How do you all manage MOTN feedings and the transition back to bassinet/crib/wherever baby sleeps? We keep everything very dark and quiet, but it takes DS over an hour to settle back down to sleep after each feed. Add in my pumping time and by the time we get back to sleep it’s time to start over again 🙁
This baby was like this. We caved and started renting a Snoo. My first got much better at 7/8 weeks. Neither kid would nurse to sleep. We used to lay half asleep ourselves with our hand reached into the bassinet on her tummy and continuously put the paci in until she was out. H and i would also sleep separate and take shifts. I still had to feed, but I could go straight back to sleep during his shifts and he bounced.
dreamcrisp1 How old again? My first was like this and it was awful. It makes people uncomfortable when I talk about it honestly, but she was an awful newborn. Awful. She was a great older baby, toddler, and now kid, but she was a hard miserable newborn. She slowly got better though, sort of patchy like you are describing, and at 16 weeks it was like a switch turned on. She remained high maintenance for a long time, but a happy high maintenance if that makes any sense.
The thing that happened to me and maybe it sounds like it’s happening to you, is I completely lost all confidence in myself. It took me a really really long time to gain it back and for the anxiety to lessen. Too long. Like years. And I honestly didn’t see it clearly at the time. Do you have access to a therapist who specializes in PP woman? I wish I had gone sooner, but I went leading up to this baby out of fear of the newborn stage and my dark period. I think she would have helped me a lot when I was in the trenches.
dreamcrisp1 it’s completely paralyzing when they scream like that.

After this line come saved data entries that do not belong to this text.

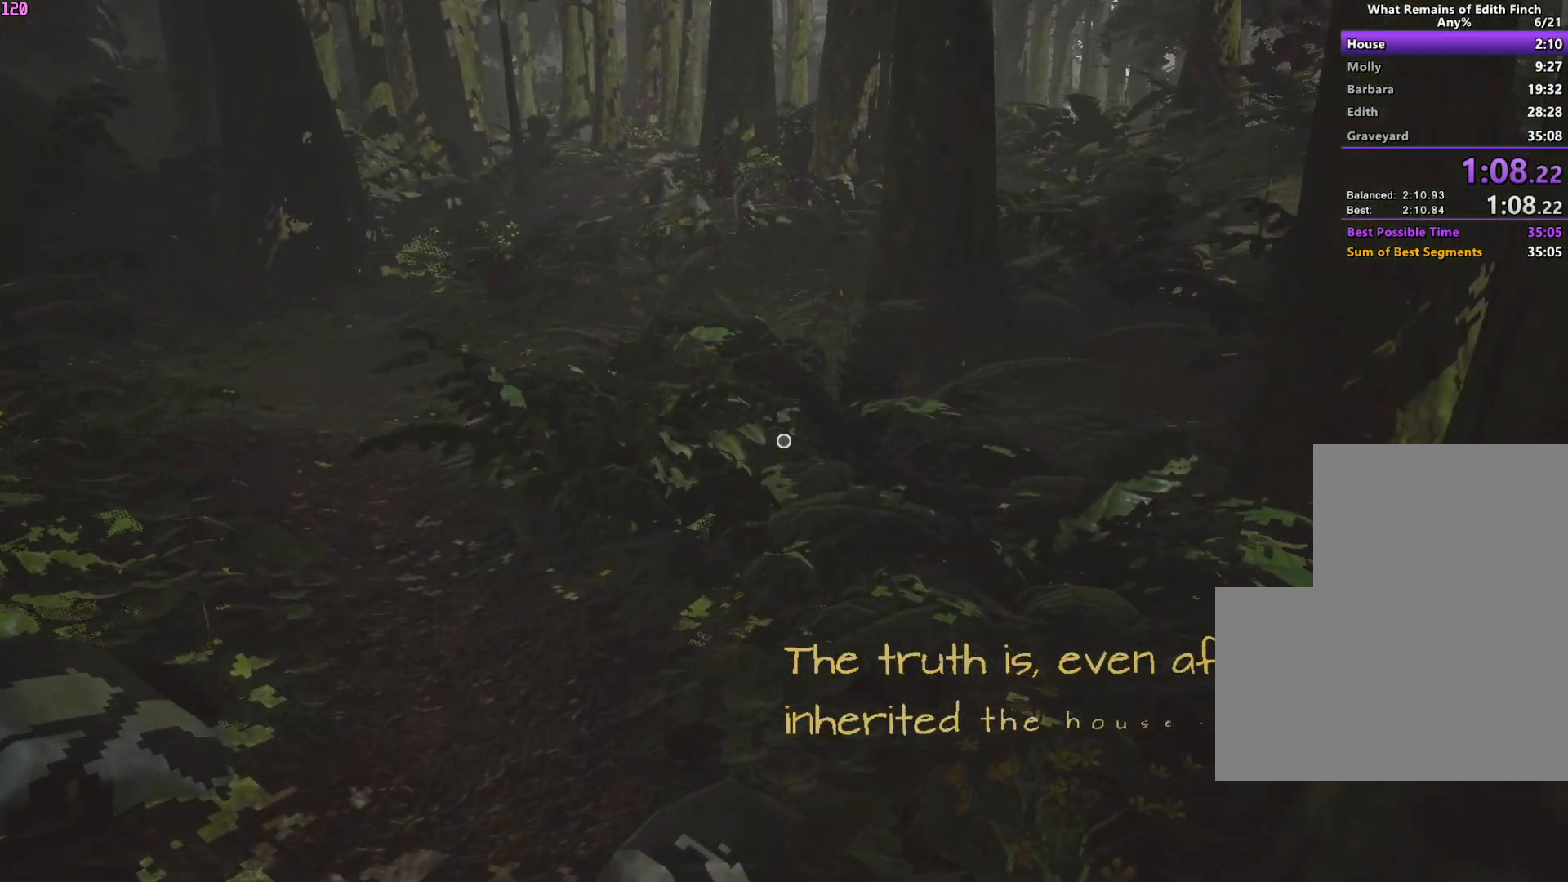
{"keys": ["w"], "mouse": [], "events": []}
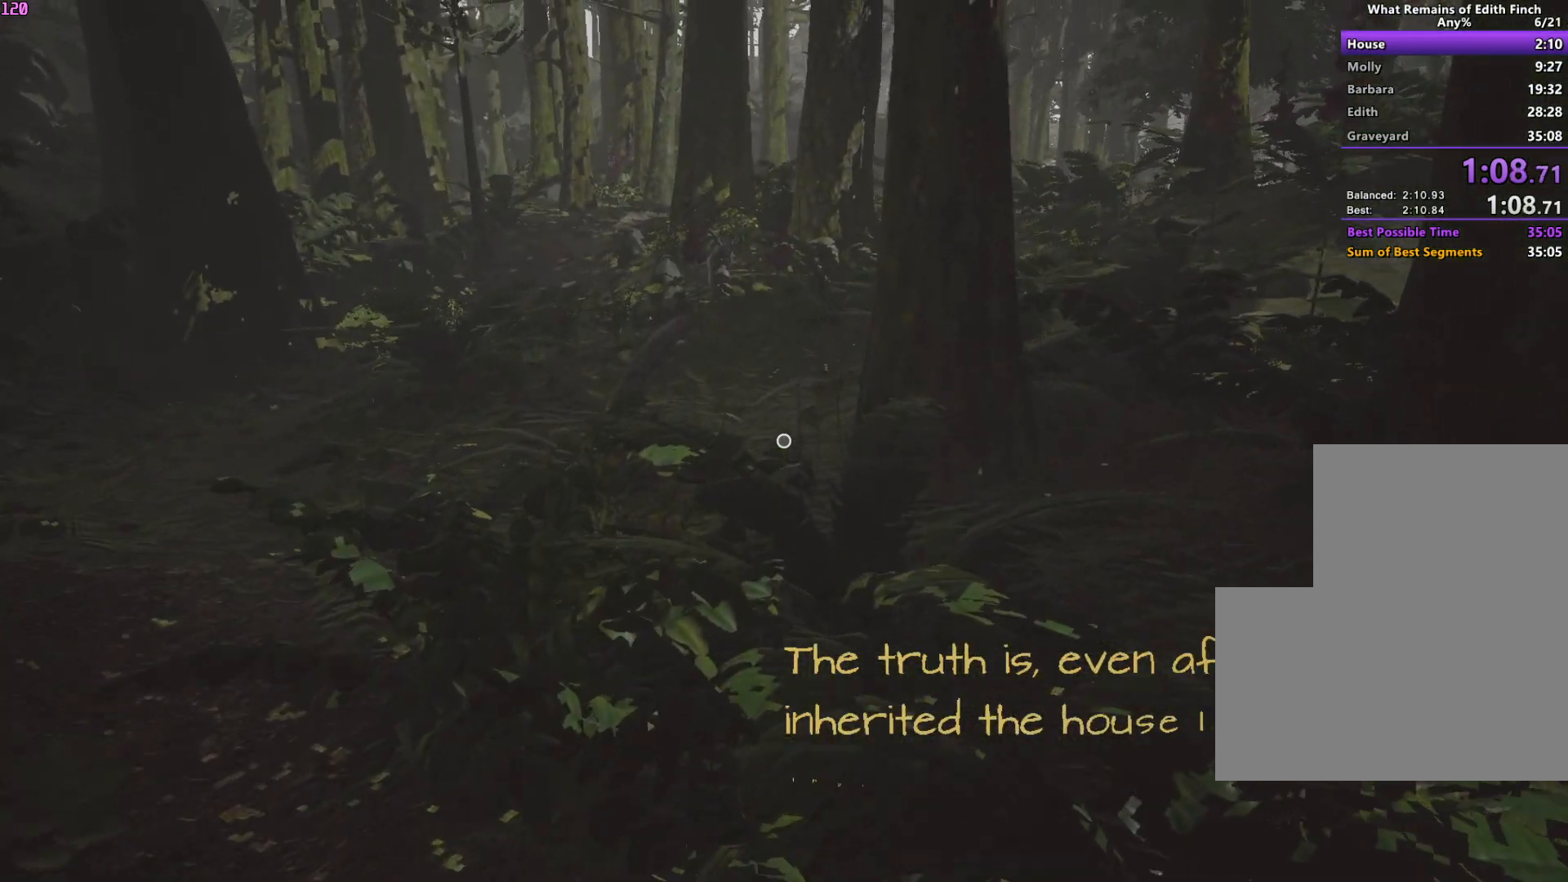
{"keys": ["w"], "mouse": [], "events": []}
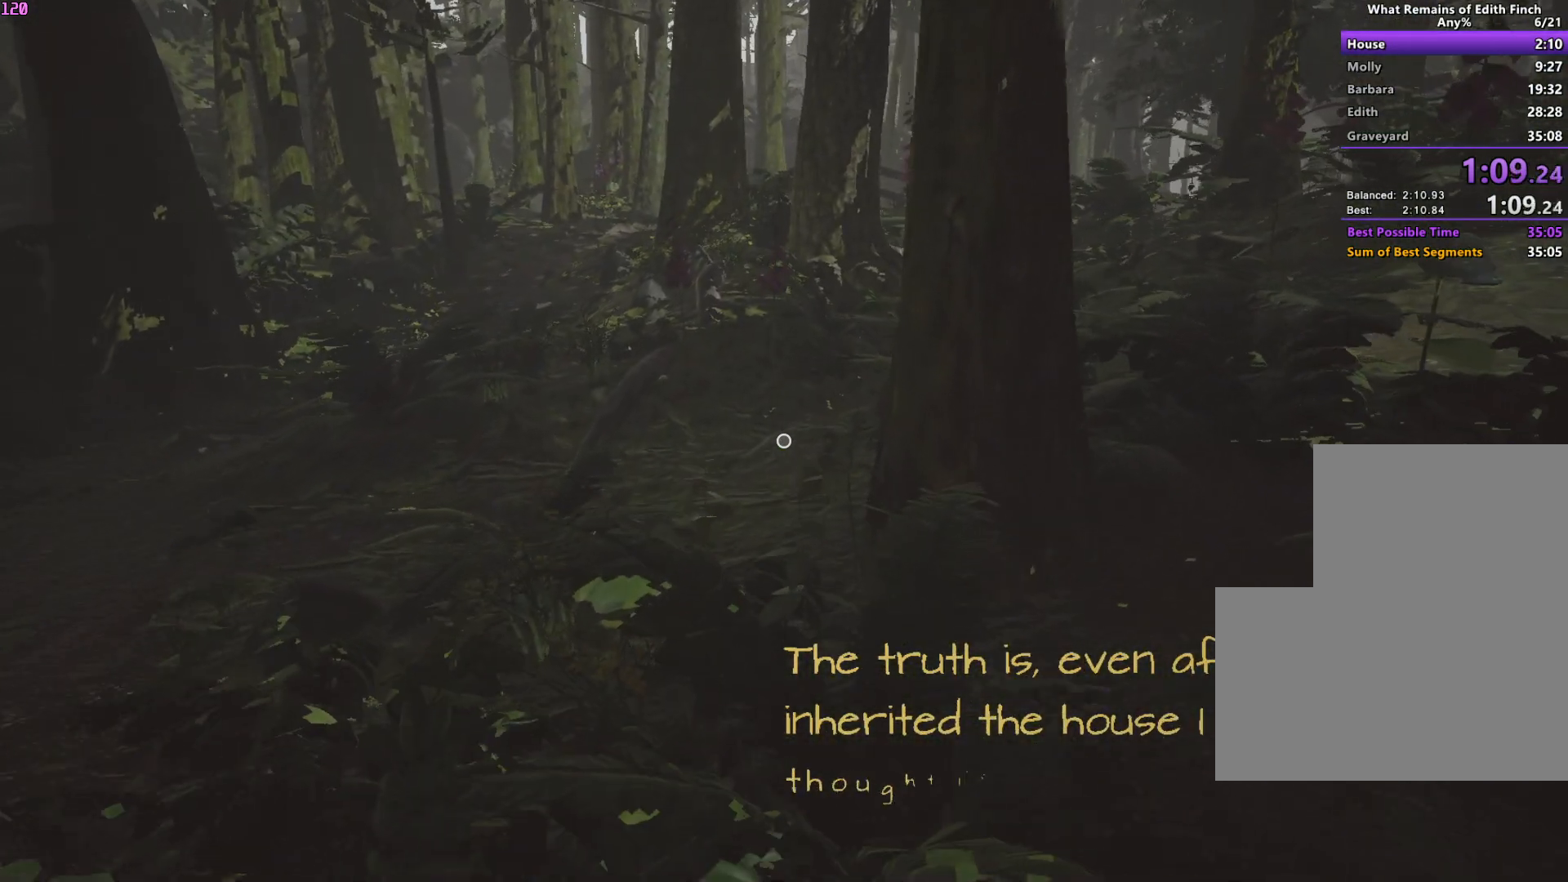
{"keys": ["w"], "mouse": [], "events": []}
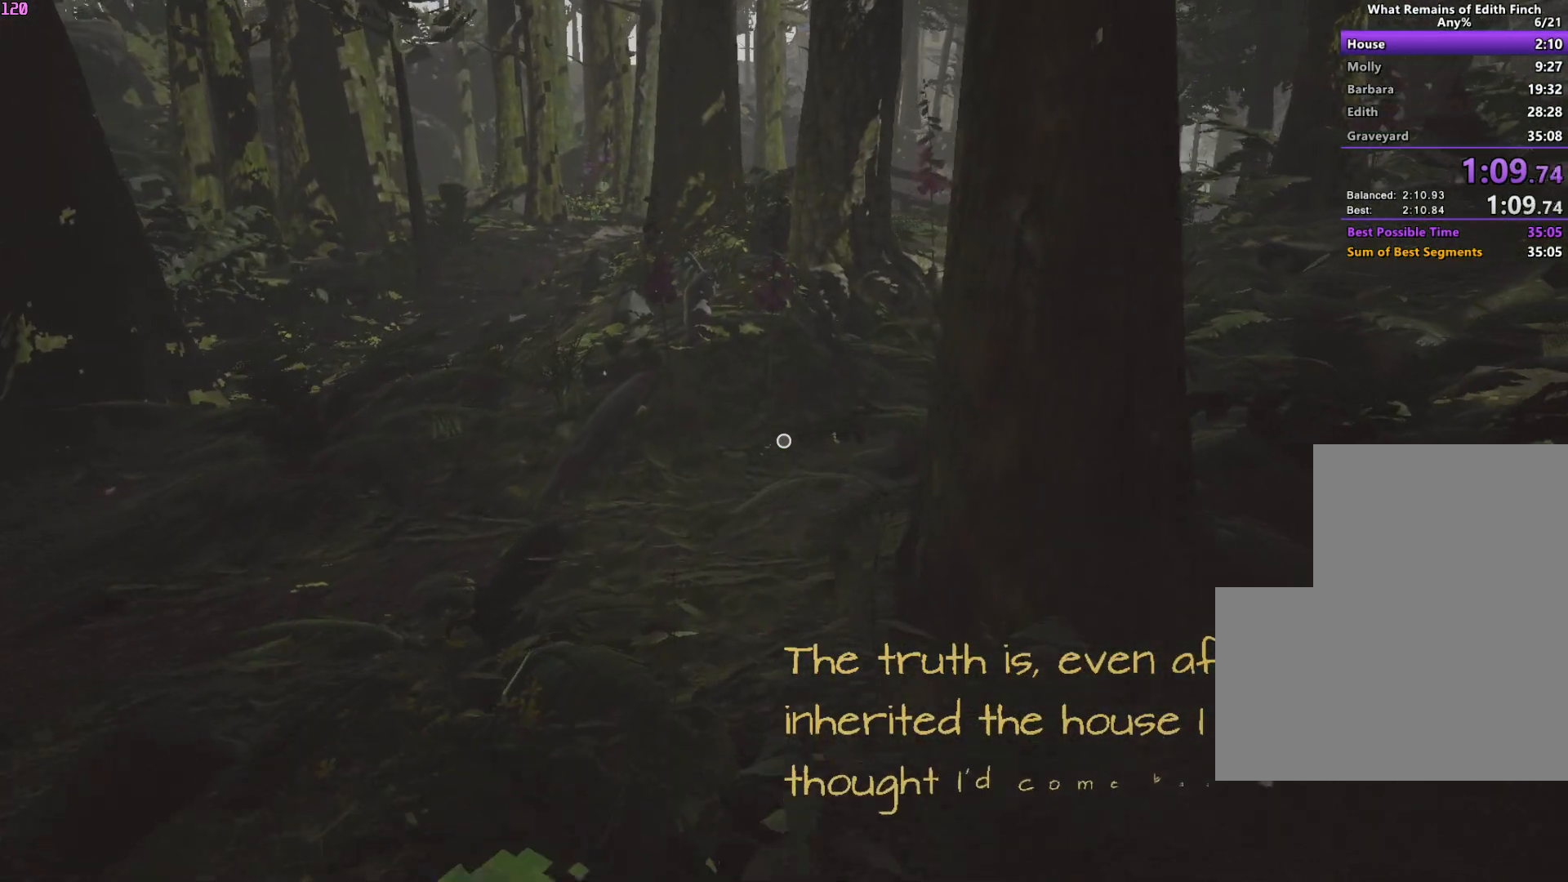
{"keys": ["w"], "mouse": [], "events": []}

I was breaking out in cold sweat from it. It’s really hard to tell if something is truly bothering them, or if it’s just how the baby is. My baby hated the stroller until almost 4 months. I would try almost daily and walk with him in my arms while pushing the stroller because he would scream so hard. Any chance you can hire someone to come in a few times a week? It’s really hard to be alone with a baby that doesn’t give you any down time. I hope you get a chance to get some fresh air and it settles him today. One day at a time. Lots of hugs to you. Please vent here any time. I think it helps to know you aren’t alone.
How do you all manage MOTN feedings and the transition back to bassinet/crib/wherever baby sleeps? We keep everything very dark and quiet, but it takes DS over an hour to settle back down to sleep after each feed. Add in my pumping time and by the time we get back to sleep it’s time to start over again 🙁
I'm still trying to figure this out on a consistent basis. Until the last few days, the only way I've been able to get him back to sleep is on my chest most nights, so I end up halfway sitting up on the couch with him on me fading in and out of sleep. It has improved as he's getting older though.
Hang in there, just know that these phases change and pass quickly even though it doesn't feel like it in the moment.
Post by farfalla2011 on Nov 4, 2019 10:30:42 GMT -5
dreamcrisp1 I just want to send big virtual hugs because the crying is so draining and tough especially when you can't figure out what to do about it. Know that you are doing a great job even if it doesn't feel like it.